Seven percent (7%) of voters say they’d prefer a third party candidate over either McCain or Obama and another 7% remain undecided.

When “leaners” are included in the totals, McCain leads Obama 52% to 42%.

McCain is now viewed favorably by 57%, little changed from a month ago. Obama gets favorable marks from 50% of the state’s voters, down three points from June but up three points since May.

Nationally, the candidates are very competitive in the Rasmussen Reports daily Presidential Tracking Poll.

McCain is supported by 88% of Republicans and Obama earns the vote from 74% of Democrats. Both candidates gain three points from within their own party when leaners are included. However, McCain’s lead among unaffiliated voters jumps from a nine-point advantage without leaners to twenty-three points with leaners.

Among white Democrats in Ohio, Obama leads 71% to 21% (with leaners).

Fifty-one percent (51%) of Ohio voters believe most reporters are trying to help Obama win the election. Just 13% believe they are trying to help McCain and 21% think the journalists are attempting to present unbiased coverage. These figures are similar to the results of a national survey released yesterday.

Economic issues are most important to 49% of Ohio voters while national security concerns are the top priority for 24%. Obama has an eighteen point advantage among those most concerned with economic issues while McCain leads 79% to 21% among those who focus primarily on national security issues.

Sixty-four percent (64%) support offshore oil drilling while 22% are opposed. These figures are close to the national average. Fifty-four percent (54%) say reducing the price of gas and oil is more important than protecting the environment. Just 28% disagree and say protecting the environment is more important. A recent national survey showed that Al Gore’s proposals for clean energy are viewed by voters as unrealistic and costly.

Fifty-five percent (55%) believe the U.S. and its allies are winning the War on Terror while 23% believe the terrorists are winning. Those figures are a bit more optimistic than the national average. However, across the nation, confidence in the War on Terror is near the highest levels of the past four years. Forty-two percent (42%) of voters say that Afghanistan is the central front in the War on Terror while 28% believe that front is in Iraq. These figures, too, mirror the national findings.

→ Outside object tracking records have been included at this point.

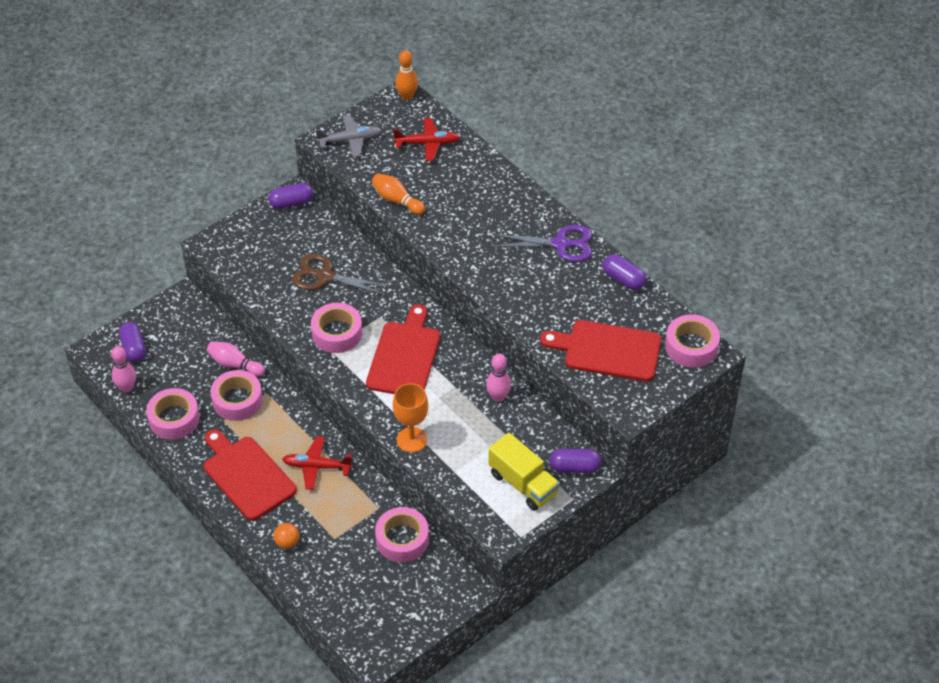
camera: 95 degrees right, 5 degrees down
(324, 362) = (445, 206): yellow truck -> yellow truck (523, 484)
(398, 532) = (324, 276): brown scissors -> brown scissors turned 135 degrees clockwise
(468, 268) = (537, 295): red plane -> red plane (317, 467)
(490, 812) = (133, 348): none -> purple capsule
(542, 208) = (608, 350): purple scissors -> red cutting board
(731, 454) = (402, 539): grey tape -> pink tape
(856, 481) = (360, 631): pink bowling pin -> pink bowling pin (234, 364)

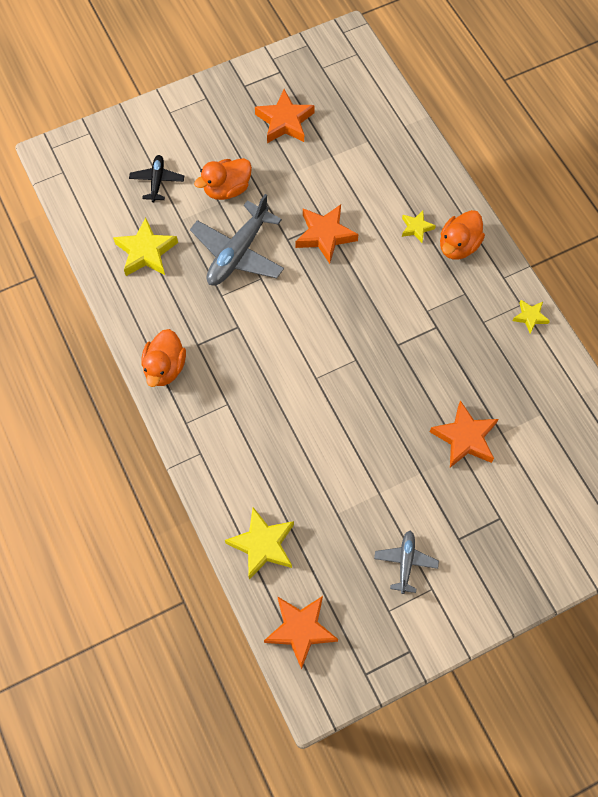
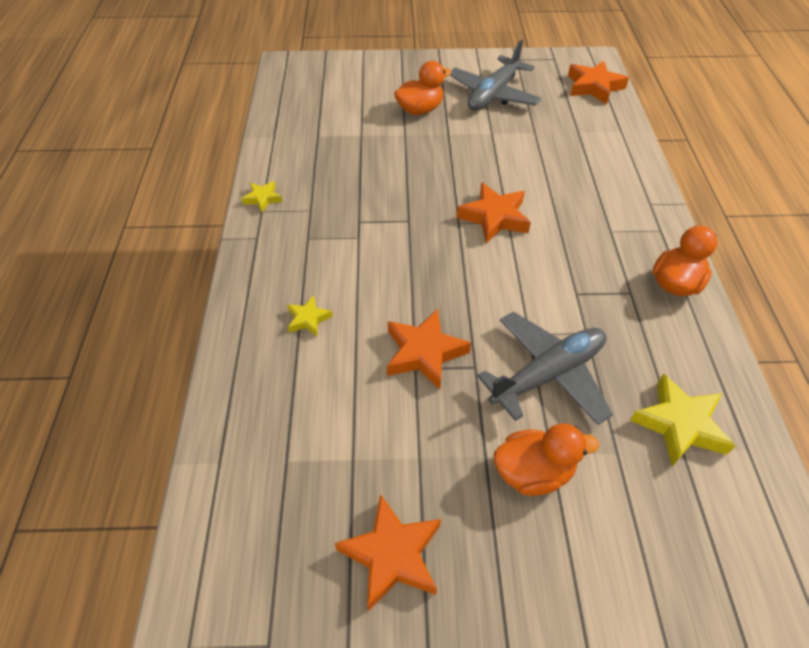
camera: 155 degrees left, 15 degrees down
(157, 181) = (644, 534): black plane -> none
(262, 545) = (608, 133): yellow star -> none
(405, 562) = (493, 94): grey plane -> grey plane, size x1.83
(458, 246) = (277, 283): orange duck -> orange duck (420, 110)
(465, 438) = (395, 141): orange star -> orange star (494, 217)

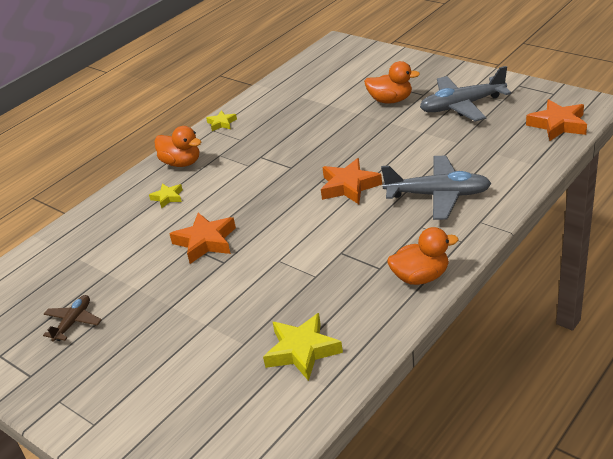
camera: 45 degrees right, 15 degrees down
(392, 555) = (73, 322): orange star -> brown plane
(533, 472) = (185, 327): orange duck -> orange duck (181, 163)
(548, 374) = (259, 286): grey plane -> grey plane (438, 195)

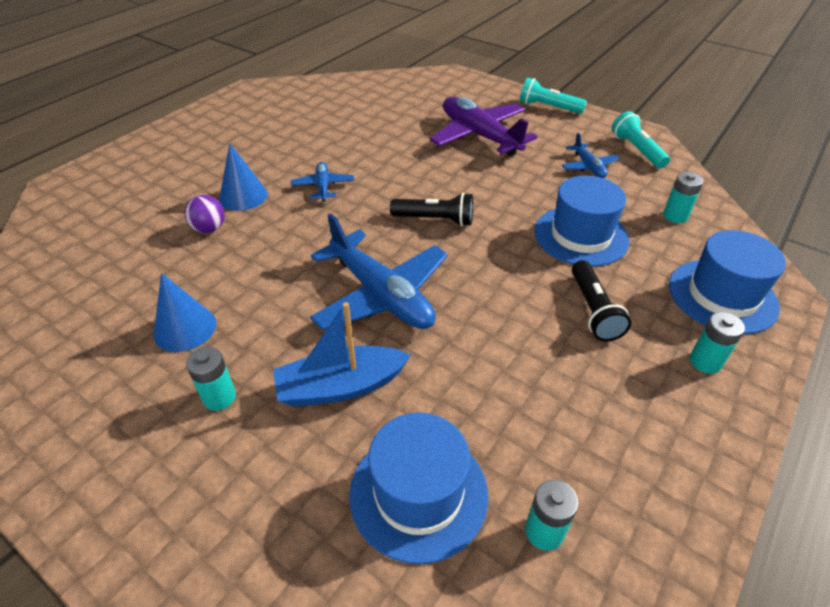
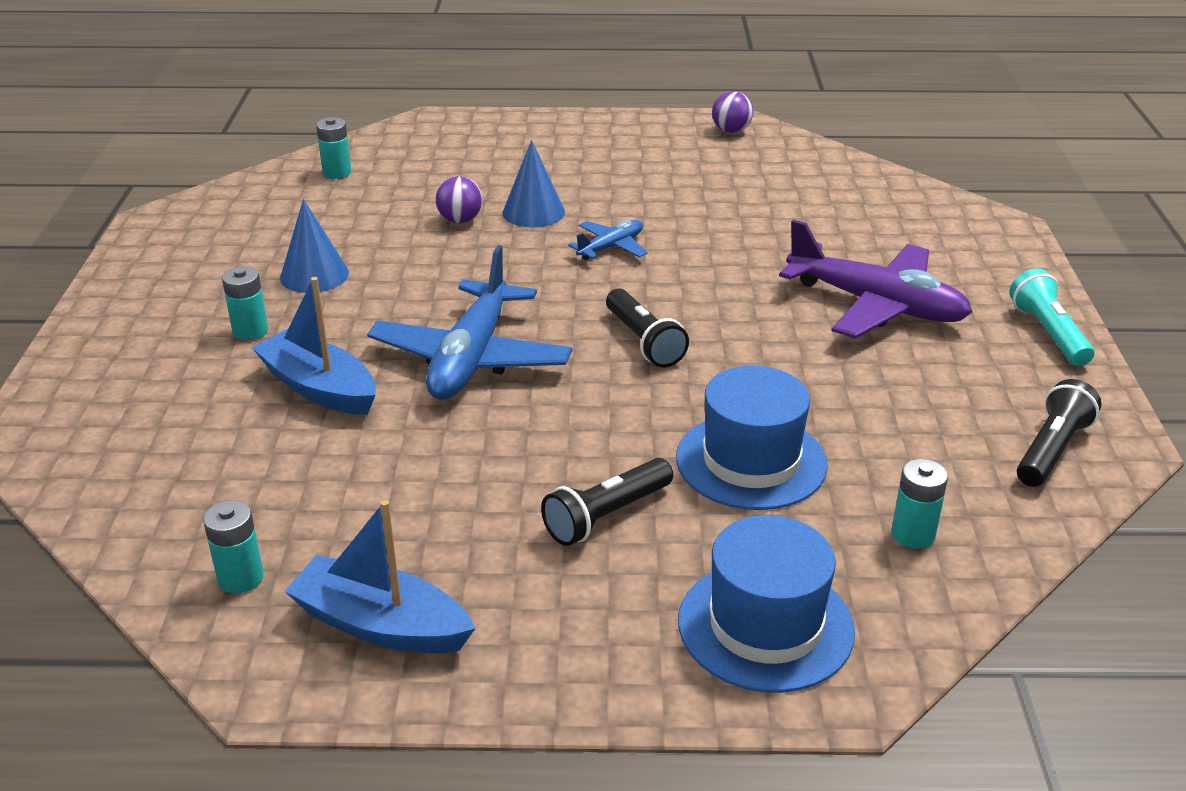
camera: 55 degrees right, 10 degrees down
(257, 94) = (731, 131): none -> purple ball
(418, 493) = (229, 484): blue hat -> none
(479, 136) = (876, 305): purple plane -> purple plane turned 105 degrees clockwise
(588, 167) = (933, 418): blue plane -> none
(637, 150) = (1051, 450): turquoise flashlight -> black flashlight
(643, 464) = (381, 625): none -> blue boat
(705, 361) = (604, 638): turquoise battery -> turquoise battery (337, 172)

Ohio was key to President Bush’s reelection in 2004, going narrowly for him over John Kerry. Bush also carried the state in 2000, but Ohio is a classic swing state that also voted for Democrat Bill Clinton twice in the 1990s.

Rasmussen Markets data shows that Democrats are currently given a 62.0% chance of carrying Ohio this November. With release of this poll, Ohio shifts from “Leans Democrat” to “Toss-Up” in the Rasmussen Reports Balance of Power Calculator. NOTE: Factors other than the latest Rasmussen Reports poll impact the Balance of Power ratings. The current status is indicated on the table in the upper righthand corner of this article.

Nearly half of Ohio voters (46%) say President Bush is doing a poor job, while 34% give him good or excellent marks. That latter figure is down a point since last month.

Approval ratings for Gov. Ted Strickland, a Democrat, dropped slightly with 44% rating his job performance good or excellent. A month ago that figure was 47%. Seventeen percent (17%) now say he is doing a poor job.